GlassWire Self Defense

Can anyone please tell me, does GW use sandboxing, hash values, or other such techniques to prevent tampering?

@DragKnuckle

We have a few different self defense options that aren’t sandboxing or hash values.

  1. If you go to our top left menu and choose “settings” you’ll see that by default the settings are locked down by your admin password, so nobody can change them if you keep them locked.

  2. Our firewall rules should revert back if they are changed by another application. Users requested this many years ago and it should be implemented successfully on most Windows versions.

  3. If our UI is killed our Windows Service should still run and have data, and our firewall rules should continue to block even if our UI/Service are BOTH killed, and even on startup before GlassWire starts.

Thanks for using GlassWire.

Thanks Ken,
Is Sandboxing or any other form of virtualization something the devs have or are considering? I’m no expert and I’m not even sure it is possible but it sure sounds like a good idea. (I use Qubes OS also so compartmentalization is kind of my thing.)
If not, is there a way I can periodically verify the integrity of GW independently? I really like what I have seen of it so far and will probably purchase a license either way but without some kind of assurance that things are on the up and up I will not be getting that warm-and-fuzzy feeling I look for in a defensive tool.
How about some kind of encryption, does GW prevent someone from just dropping their IP into the code to ignore? If that makes sense…

We aren’t an antivirus so I’m not sure if sandboxing is possible. Also I think it might use too many resources. I don’t think anyone has ever requested that so I don’t think it’s in our plans.

GlassWire does this to itself and to all the apps on your PC that connect to the network. If GlassWire’s hash changes, info changes, or certificate changes you’ll be alerted to this fact by GlassWire. When you do updates you’ll notice this type of alert with GlassWire. GlassWire also alerts you to changes with any other apps installed on your PC that connect to the network. Many of our fans like this feature because they can see when their apps update in the background.

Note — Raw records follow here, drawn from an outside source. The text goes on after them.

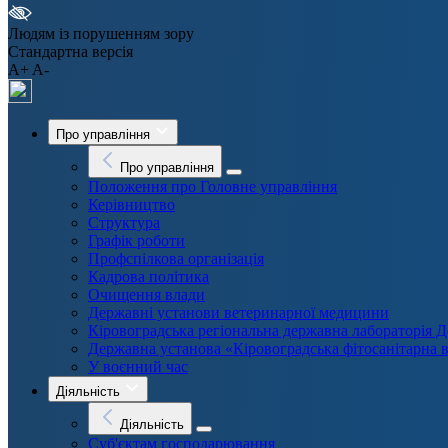
Людям із порушенням зору
Стандартна версія
A+
A-
Про управління
Про управління
Положення про Головне управління
Керівництво
Структура
Графік роботи
Профспілкова організація
Кадрова політика
Очищення влади
Державні установи ветеринарної медицини
Кіровоградська регіональна державна лабораторі
Державна установа «Кіровоградська фітосанітарна 
У воєнний час
Діяльність
Діяльність
Суб'єктам господарювання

GlassWire doesn’t just alert you to version changes, but it should alert you if the hash changes or if the app becomes unsigned, etc…

I don’t think it would be trivial to modify our database of hosts, but I’d guess if someone has that kind of access to your PC it wouldn’t matter much at that point anyway.

Gotcha. I like the UAC controls on the settings and the client file in App data seems to be at least somewhat obfuscated although the theme is stored in plain text and I’ll have to purchase to see how the rest are handled. I suppose I could generate a hash for the program files and App data file and schedule a task to check that or every now and then. I feel warm and fuzzy enough to buy it for a year at least.
-Cheers,
DK

“Analysis paralysis got you down? Don’t overthink it, Drag Knuckle.”